Romanians are attentive about food and eating behaviors, and it identifies them as Continental European. Europeans react socially when they see a person with a meal. Romanians participate in this custom.

I stayed for a month in a small Romanian town with an elderly gentleman in the summer of 2009 and ate at his table. I ate well. Anyhow, I made the "mistake" of taking a bit of the salad and putting it upon my own plate. Dle. Ardelean told his daughter about how I was "mixing the salad with the rice." That's because that's what he had "seen." I'd merely put it on my plate, alongside my other food. This was not right, to him, and it was wrong in a way that he thought was bizarre.

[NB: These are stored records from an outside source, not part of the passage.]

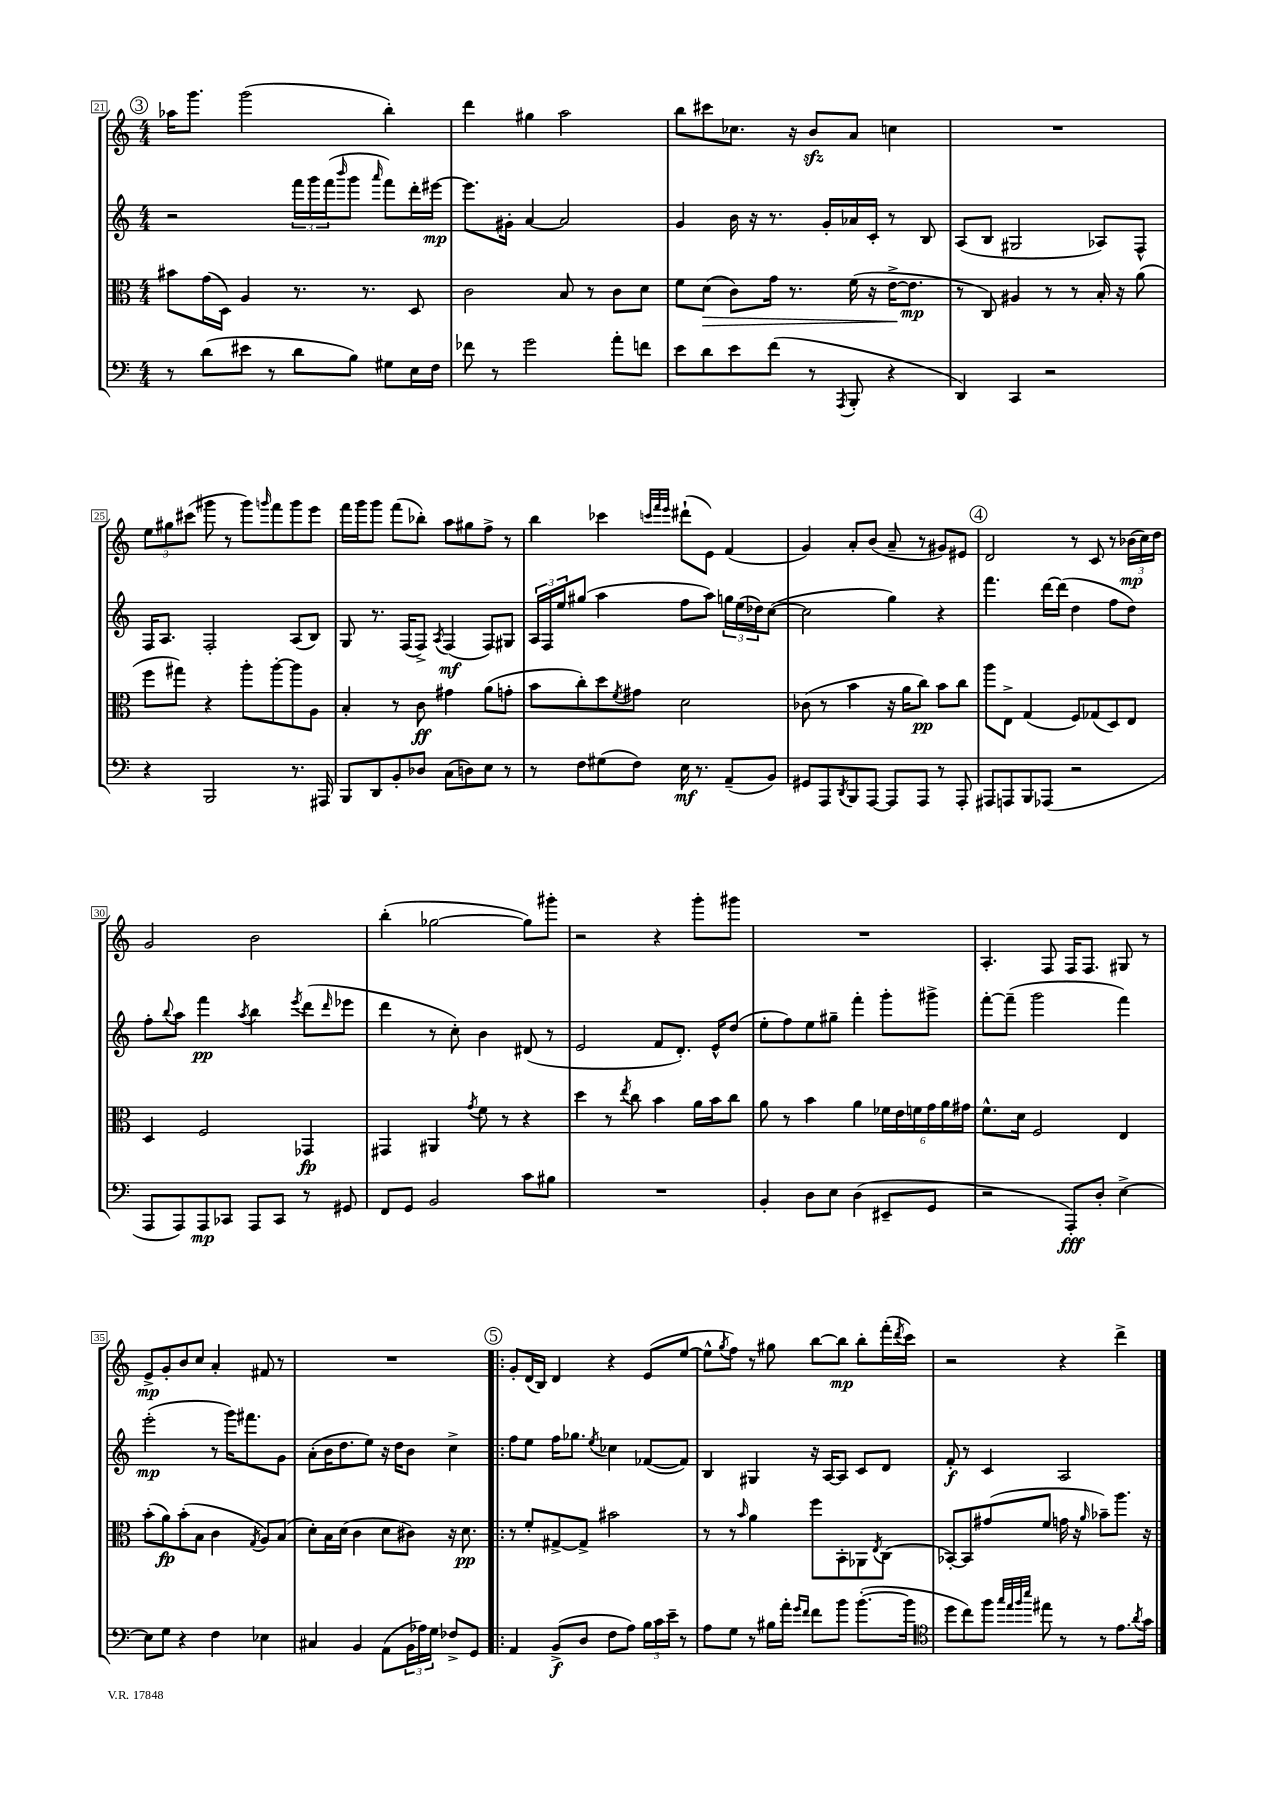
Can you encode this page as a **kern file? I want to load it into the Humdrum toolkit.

**kern	**kern	**kern	**kern
*staff4	*staff3	*staff2	*staff1
*clefF4	*clefC3	*clefG2	*clefG2
*k[]	*k[]	*k[]	*k[]
*M4/4	*M4/4	*M4/4	*M4/4
8r	8b#	2r	16aa-
.	.	.	8.ggg
(8d	(16g	.	.
.	16D)	.	.
8e#	4A	.	(2ggg
8r	.	.	.
8d	8.r	24fff	.
.	.	24ggg	.
.	.	(24fff	.
.	.	16qqbbb	.
8B)	.	8ggg	.
.	8.r	.	.
.	.	16qqaaa	.
8G#	.	8fff)	4bb')
16E	8D	16ddd'	.
16F	.	[16eee#	.
=	=	=	=
8f-	2c	8.eee#]	4ddd
8r	.	.	.
.	.	16g#'	.
2g	.	[4a	4gg#
.	8B	2a]	2aa
.	8r	.	.
8a'	8c	.	.
8f	8d	.	.
=	=	=	=
8e	8f	4g	8bb
8d	(8d	.	8ccc#
8e	8c)	16b	8.cc-
.	.	16r	.
(8f	16g	8.r	.
.	8.r	.	16r
8r	.	.	8b
.	.	16g'	.
8qAAA	.	.	.
8BBB'	(16f	16a-	8a
.	16r	16c'	.
4r	[16e^	8r	4cc
.	8.e]	.	.
.	.	8B	.
=	=	=	=
4DD)	8r	(8A	1r
.	8C)	8B	.
4CC	4A#	2G#	.
2r	8r	.	.
.	8r	.	.
.	16B'	8A-)	.
.	16r	.	.
.	(8a	8F^^	.
=	=	=	=
4r	8ff	16F	12ee
.	.	8.A	.
.	.	.	12gg#
.	8gg#)	.	.
.	.	.	(12ccc#
2BBB	4r	2F'	8ggg#
.	.	.	8r
.	8aa'	.	8ggg#)
.	.	.	16qqggg
.	[8aa'	.	8fff
8.r	8aa]	(8A	8ggg
.	8A	8B)	8eee
16AAA#	.	.	.
=	=	=	=
8BBB	4B'	8G	16fff
.	.	.	16ggg
8DD	.	8.r	8ggg
8BB'	8r	.	(8fff
.	.	(16F	.
8D-	8c	8F^)	8bb-')
.	.	8qA	.
(8C	4g#	(4F	8aa
8D)	.	.	8gg#
8E	(8a	8F)	8ff^
8r	8g'	8G#	8r
=	=	=	=
8r	8b	24A	4bb
.	.	24F	.
.	.	24ee	.
8F	8cc')	(8gg#	.
(8G#	8dd	4aa	4ccc-
.	8qf	.	.
8F)	8g#	.	.
.	.	.	32qqccc
.	.	.	32qqfff
.	.	.	32qqeee
16E	2d	8ff	(8ddd#`
8.r	.	.	.
.	.	8aa)	8e)
(8AA~	.	24gg	(4f
.	.	(24ee	.
.	.	24dd-)	.
8BB)	.	([8cc	.
=	=	=	=
8GG#	(8c-	2cc]	4g)
8AAA	8r	.	.
8qDD	.	.	.
8BBB	4b	.	8a'
[8AAA	.	.	(8b
8AAA]	16r	4gg)	8a~
.	16a	.	.
8AAA	8cc)	.	8r
8r	8b	4r	8g#)
8AAA'	8cc	.	8e#
=	=	=	=
8AAA#	8aa	4.fff	2d
8AAA	8E^	.	.
8BBB	(4G	.	.
(8AAA-	.	[16ddd	.
.	.	(16ddd]	.
2r	8F)	4dd	8r
.	(8G-	.	8c
.	8D)	8ff	8r
.	8E	8dd)	(24b-
.	.	.	24cc)
.	.	.	24dd
=	=	=	=
8AAA	4D	8ff'	2g
.	.	8qqbb	.
8AAA)	.	8aa	.
8AAA	2F	4fff	.
8CC-	.	.	.
.	.	8qaa	.
8AAA	.	4bb	2b
8CC-	.	.	.
.	.	8qeee	.
8r	4GG-	(8ddd	.
.	.	16qqddd	.
8GG#	.	8eee-	.
=	=	=	=
8FF	4GG#	4ddd	(4bb'
8GG	.	.	.
2BB	4AA#	8r	[2gg-
.	.	8cc')	.
.	8qg	.	.
.	8f	4b	.
.	8r	.	.
8c	4r	(8d#	8gg-])
8B#	.	8r	8ggg#'
=	=	=	=
1r	4dd	2e	2r
.	8r	.	.
.	8qee	.	.
.	8cc	.	.
.	4b	8f	4r
.	.	8.d')	.
.	16a	.	8ggg'
.	16b	16e^^	.
.	8cc	(8dd	8ggg#
=	=	=	=
4BB'	8a	8ee'	1r
.	8r	8ff)	.
8D	4b	8ee	.
8E	.	8gg#~	.
(4D	4a	4fff'	.
8EE#~	24f-	8ggg'	.
.	24e	.	.
.	24f	.	.
8GG	24g	8ggg#^	.
.	24a	.	.
.	24g#	.	.
=	=	=	=
2r	8.f^^	[8fff'	4.A'
.	.	(8fff~]	.
.	16d	.	.
.	2F	2ggg	.
.	.	.	8F
8AAA')	.	.	16F
.	.	.	8.F
8D'	.	.	.
[4E^	4E	4fff)	8G#
.	.	.	8r
=	=	=	=
8E]	(8b'	(2eee'	8e^
8G	8a)	.	8g'
4r	(8b'	.	8b
.	8B	.	8cc
4F	4c	8r	4a'
.	.	16ggg)	.
.	.	8.fff#	.
.	8qG	.	.
4E-	8A)	.	8f#
.	(8B	8g	8r
=	=	=	=
4C#	8d')	(8a'	1r
.	16B	16b	.
.	(16d	8.dd	.
4BB	4c	.	.
.	.	8ee)	.
(8AA	8d	16r	.
.	.	16dd	.
24BB	8c#)	8b	.
24A-)	.	.	.
24G	.	.	.
8F-^	16r	4cc^	.
.	8.d	.	.
8GG	.	.	.
=!|:	=!|:	=!|:	=!|:
4AA	8r	8ff	8g'
.	8f'	8ee	(16d
.	.	.	16B)
(8BB^	[8G#^	16ff	4d
.	.	8.gg-	.
8D	8G#^]	.	.
.	.	8qee	.
8F	2b#	4cc-	4r
8A)	.	.	.
24B	.	([8f-	(8e
24c	.	.	.
24e~	.	.	.
8r	.	8f-])	[8ee
=	=	=	=
8A	8r	4B	8ee^^]
.	.	.	8qgg
8G	8r	.	8ff)
.	16qqb	.	.
8r	4a	4G#	8r
16B#	.	.	8gg#
16a'	.	.	.
16qqg	.	.	.
16qqf	.	.	.
8f	8ff	16r	[8bb
.	.	[16A	.
8b	8BB'	8A]	8bb]
([8.b'	8AA-	8c	8bb'
.	8qE	.	.
.	(8C	8d	(16fff'
.	.	.	8qddd
16b]	.	.	16ccc)
=	=	=	=
*clefC4	*	*	*
8dd	[8BB-')	8f'	2r
8cc)	8BB-]	8r	.
8ff	(8g#	4c	.
32qqgg	.	.	.
32qqee	.	.	.
32qqff	.	.	.
32qqbb	.	.	.
8ee#	8f	.	.
8r	16g	2A	4r
.	16r	.	.
.	16qqa	.	.
8r	8b-~)	.	.
8.e	8.aa	.	4ddd^
8qa	.	.	.
16g	16r	.	.
==	==	==	==
*-	*-	*-	*-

With food, social policies become acute, and expectations of behavior more specific with still no universal clarity on what's expected. In Europe, this begins with a pofta buna, but inveigles itself deeper.

Pofta buna (enjoy well) or pofta mare (enjoy big) are the wider-European "enjoy your meal." Eet smakelijk, bon appetit, buen aproveche all express a behavior that is variably obligatory. There are occasions when you have to say them, or break custom.

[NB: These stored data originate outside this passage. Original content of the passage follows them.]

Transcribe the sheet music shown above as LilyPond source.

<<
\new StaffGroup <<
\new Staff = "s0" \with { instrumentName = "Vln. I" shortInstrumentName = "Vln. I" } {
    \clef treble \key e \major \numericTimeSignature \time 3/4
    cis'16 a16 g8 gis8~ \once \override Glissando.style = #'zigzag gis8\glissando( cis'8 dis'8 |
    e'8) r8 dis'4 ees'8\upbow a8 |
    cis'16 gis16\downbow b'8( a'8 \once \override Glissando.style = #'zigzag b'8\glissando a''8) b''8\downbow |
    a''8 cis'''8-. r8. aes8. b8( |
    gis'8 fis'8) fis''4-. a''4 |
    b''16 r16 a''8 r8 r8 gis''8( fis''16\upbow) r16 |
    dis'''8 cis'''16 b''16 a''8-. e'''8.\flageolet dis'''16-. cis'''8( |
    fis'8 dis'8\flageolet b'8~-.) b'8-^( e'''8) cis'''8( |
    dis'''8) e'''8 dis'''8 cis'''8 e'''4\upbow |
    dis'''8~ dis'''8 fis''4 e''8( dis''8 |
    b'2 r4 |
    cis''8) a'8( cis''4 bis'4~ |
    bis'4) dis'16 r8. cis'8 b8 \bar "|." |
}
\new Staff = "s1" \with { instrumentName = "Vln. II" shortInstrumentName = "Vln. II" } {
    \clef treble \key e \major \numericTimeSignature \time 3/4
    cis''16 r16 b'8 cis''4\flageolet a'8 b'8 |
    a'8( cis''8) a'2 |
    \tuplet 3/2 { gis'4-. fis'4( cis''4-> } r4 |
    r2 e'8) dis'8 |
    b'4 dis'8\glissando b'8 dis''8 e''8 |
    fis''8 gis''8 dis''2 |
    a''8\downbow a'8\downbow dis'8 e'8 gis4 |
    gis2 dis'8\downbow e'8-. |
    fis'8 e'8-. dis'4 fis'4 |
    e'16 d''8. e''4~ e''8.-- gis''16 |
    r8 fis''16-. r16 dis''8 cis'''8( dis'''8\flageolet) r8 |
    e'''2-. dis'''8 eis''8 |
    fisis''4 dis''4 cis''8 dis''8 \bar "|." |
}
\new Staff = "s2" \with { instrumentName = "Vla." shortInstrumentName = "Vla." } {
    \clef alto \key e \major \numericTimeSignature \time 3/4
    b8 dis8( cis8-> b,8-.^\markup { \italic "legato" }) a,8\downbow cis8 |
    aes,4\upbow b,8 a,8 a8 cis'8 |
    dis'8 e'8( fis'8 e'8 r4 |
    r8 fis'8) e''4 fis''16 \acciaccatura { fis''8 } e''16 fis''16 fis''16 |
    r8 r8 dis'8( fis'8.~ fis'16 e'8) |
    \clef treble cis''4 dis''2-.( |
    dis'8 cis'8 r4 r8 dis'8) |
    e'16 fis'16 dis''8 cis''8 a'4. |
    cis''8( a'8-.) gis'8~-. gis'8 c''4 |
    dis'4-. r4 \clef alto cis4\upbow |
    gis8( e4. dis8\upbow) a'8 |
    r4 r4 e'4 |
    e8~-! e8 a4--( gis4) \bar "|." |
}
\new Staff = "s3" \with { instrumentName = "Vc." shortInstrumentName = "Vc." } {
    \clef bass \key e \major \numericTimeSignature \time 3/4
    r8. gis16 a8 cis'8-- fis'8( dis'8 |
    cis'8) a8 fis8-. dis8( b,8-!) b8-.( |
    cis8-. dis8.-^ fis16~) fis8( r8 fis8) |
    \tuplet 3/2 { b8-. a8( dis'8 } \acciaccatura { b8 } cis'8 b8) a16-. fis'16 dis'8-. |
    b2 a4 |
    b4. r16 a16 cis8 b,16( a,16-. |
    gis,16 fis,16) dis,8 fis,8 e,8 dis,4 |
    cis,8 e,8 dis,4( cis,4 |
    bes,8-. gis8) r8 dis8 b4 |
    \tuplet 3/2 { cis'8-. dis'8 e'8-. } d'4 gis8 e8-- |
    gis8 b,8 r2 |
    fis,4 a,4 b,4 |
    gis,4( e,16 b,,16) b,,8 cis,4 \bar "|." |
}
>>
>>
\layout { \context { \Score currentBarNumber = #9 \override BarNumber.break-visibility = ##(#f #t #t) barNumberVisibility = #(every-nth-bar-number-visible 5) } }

And that's where it starts. People in these cultures seem to involve themselves in gustatory habits without considering it may seem rude to anybody.

Older people tend to be more conservative everywhere. But, later, on the terrace of a bar, Buna's grandson >showed me a similar traditionialism. I was having chicken wings with a plate of bread. I was enjoying it, when Daniel asked me why I was not alternating between one bite of each. This is socially proper in Romania, and apparently thought universal, there.